Tâche à faire 1
Les affirmations (a), (b) et (c) concordent-elles avec l'extrait sur Yamina ? Répondez par oui ou non pour chacune, en citant à l'identique les mots décisifs de l'extrait.
(a) Benny Gantz a accepté une annexion limitée en Cisjordanie.
(b) Benny Gantz autorise des changements dans la structure du Comité des nominations judiciaires.
(c) Le 2 avril, Ayelet Shaked a critiqué Netanyahu.
Tâche à faire 2
Répondez brièvement à ces questions sur l'extrait sur Yamina.
(a) Quelle fonction Haviv Rettig Gur occupe-t-il au Times of Israël ?
(b) Selon Ayelet Shaked, pendant combien de temps Yamina a-t-il fait preuve de loyauté ?
(c) Selon Yamina, de combien de temps environ la promesse de l'accord retarde-t-elle l'annexion ?
Tâche à faire 3
Prolongez l'extrait sur Yamina à partir de sa dernière phrase.

Écartée des tractations d’unité, la droite religieuse ferait mieux de renoncer

Pourquoi le parti Yamina pourrait exercer une plus grande influence sur le prochain gouvernement en siégeant dans l'opposition qu'en intégrant le cabinet

Haviv Rettig Gur

Haviv Rettig Gur est l'analyste du Times of Israël

Les députés de Yamina saluent leurs partisans à Kfar Maccabiah après la diffusion des sondages de sortie des urnes, le 2 mars 2020 (Crédit : Flash90)
Les députés de Yamina saluent leurs partisans à Kfar Maccabiah après la diffusion des sondages de sortie des urnes, le 2 mars 2020 (Crédit : Flash90)

Le parti national religieux de droite Yamina observe avec une frustration et une peur croissantes les pourparlers d’unité en cours entre le Premier ministre Benjamin Netanyahu et Benny Gantz de Kakhol lavan.

Benjamin Netanyahu a obtenu l’accord de ce dernier pour une annexion limitée à la Cisjordanie, bien que l’étendue réelle ne soit pas encore claire. Sur la question de la réforme judiciaire, qui est au centre du programme de Yamina, le Premier ministre semble avoir cédé du terrain, Benny Gantz refusant d’autoriser des changements dans la structure du Comité des nominations judiciaires alors même que son parti prendrait le contrôle du ministère de la Justice.

Dans ses déclarations publiques de la semaine dernière, Yamina n’a pas caché sa frustration concernant l’abandon de la réforme judiciaire à Kakhol lavan, ni sur son scepticisme quant à savoir si Benjamin Netanyahu prévoit réellement de mettre en œuvre une quelconque annexion.

Le 2 avril, l’accord d’union Netanyahu-Gantz était au centre de l’attention, la députée de Yamina Ayelet Shaked a fustigé Netanyahu pour avoir « enfreint toutes les valeurs de droite… En dépit de la loyauté dont nous avons fait preuve pendant un an et demi, le Likud semble de nouveau se débarrasser de nous ».

Ayelet Shaked vote à Tel Aviv, le 2 mars 2020. (Crédit : Yamina)

Dans une autre déclaration ce jour-là, le parti a affirmé que le chef du Likud avait vendu à la fois la réforme judiciaire et l’annexion, la promesse d’annexion de l’accord de coalition en cours d’élaboration équivalant à « une vague déclaration sur la souveraineté qui ne dit rien, et pire, qui retarde l’annexion [d’environ trois mois] jusqu’à ce qu’elle soit trop proche des élections américaines ».

Extrait de données
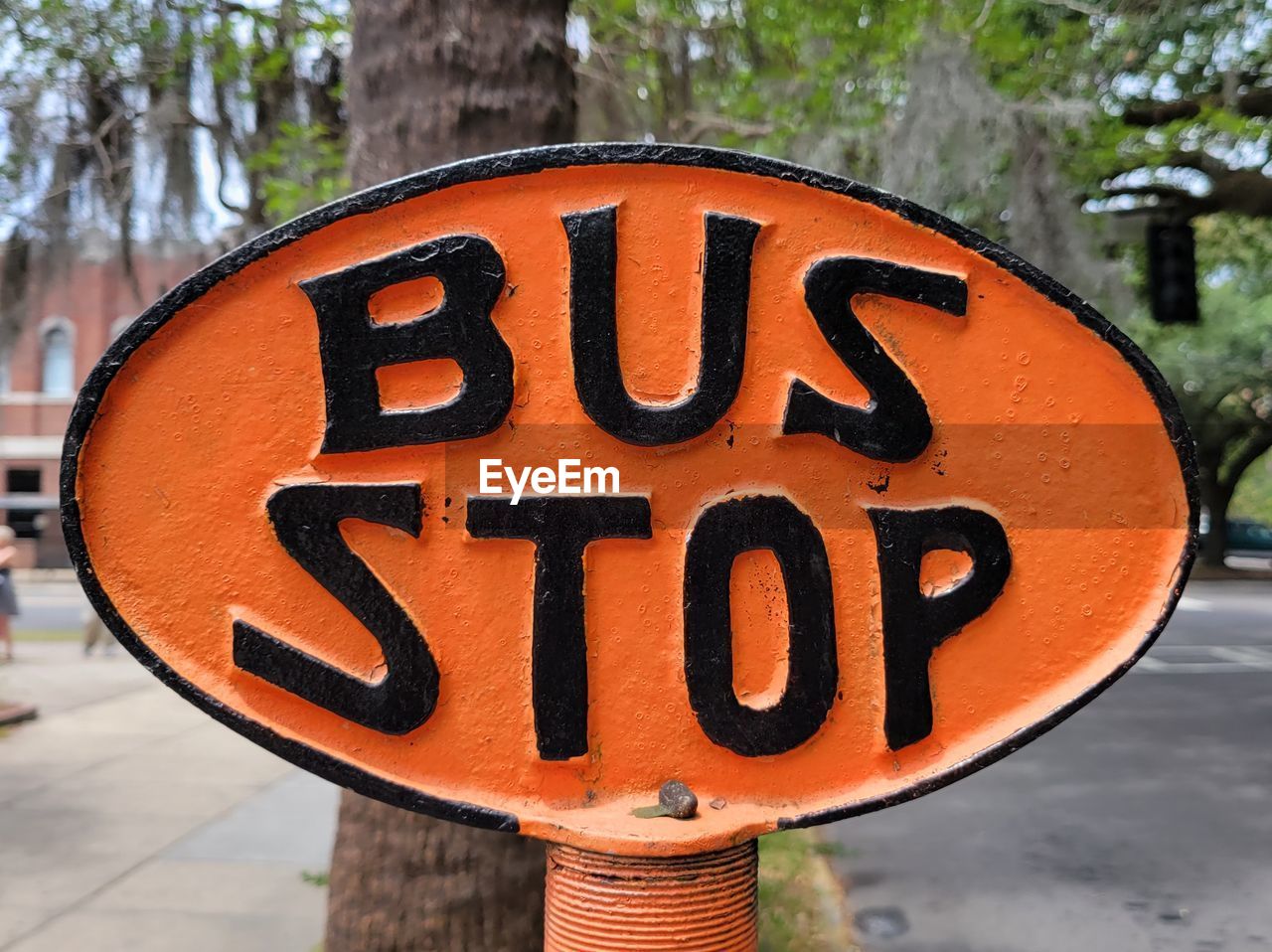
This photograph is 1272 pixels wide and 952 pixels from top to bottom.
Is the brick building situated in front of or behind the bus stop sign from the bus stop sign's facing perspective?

Réponse 1
(a) Oui : « Benjamin Netanyahu a obtenu l’accord de ce dernier pour une annexion limitée à la Cisjordanie »
(b) Non : « Benny Gantz refusant d’autoriser des changements dans la structure du Comité des nominations judiciaires »
(c) Oui : « la députée de Yamina Ayelet Shaked a fustigé Netanyahu »

Réponse 2
(a) Il en est l'analyste.
(b) Pendant un an et demi.
(c) D'environ trois mois.

Réponse 3
Le parti n’avait « aucune intention d’être un prétexte dans un gouvernement de gauche », a-t-il averti.

La petite politique

Yamina a affirmé que son opposition à l’accord émergent est une question de substance. C’est en partie vrai. Mais Yamina a également un problème moins noble et plus immédiat avec l’éventuelle union Netanyahu-Gantz : le premier a promis aux 19 députés du second (15 pour Kakhol lavan, 2 pour le Parti travailliste et 2 pour Derech Eretz) la moitié des ministères du prochain gouvernement, soit entre 15 et 17 postes ministériels. Presque tous les députés de l’alliance centriste de Gantz deviendront ministres.

Yamina, qui compte six sièges, aura la chance d’avoir deux ministères.

Le chef de Yamina Naftali Bennett lors de son discours de victoire devant ses partisans à Kfar Maccabiah, après la diffusion des sondages de sortie des urnes, le 2 mars 2020. (Crédit : Flash90)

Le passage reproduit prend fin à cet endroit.